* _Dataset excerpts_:
■ ■ ■ ■ ■

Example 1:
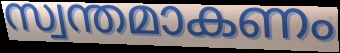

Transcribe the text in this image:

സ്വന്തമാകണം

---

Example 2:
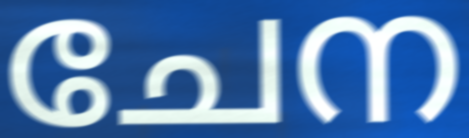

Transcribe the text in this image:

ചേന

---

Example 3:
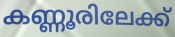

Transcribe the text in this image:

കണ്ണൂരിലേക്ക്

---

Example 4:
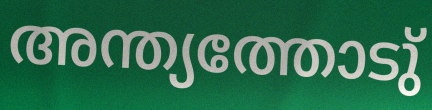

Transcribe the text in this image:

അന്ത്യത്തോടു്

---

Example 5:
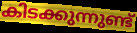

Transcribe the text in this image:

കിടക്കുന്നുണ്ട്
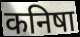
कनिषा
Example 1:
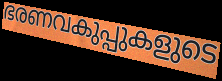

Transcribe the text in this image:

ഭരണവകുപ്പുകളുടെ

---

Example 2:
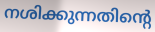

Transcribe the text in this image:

■ ■ ■ ■ ■

* _TASK ITEM_: In the entries above, find each line that has the word "Example". Copy it.

* _RESULT OF THE EXERCISE_:
Example 1:
Example 2:
Example 3:
Example 4:
Example 5:
Example 1:
Example 2:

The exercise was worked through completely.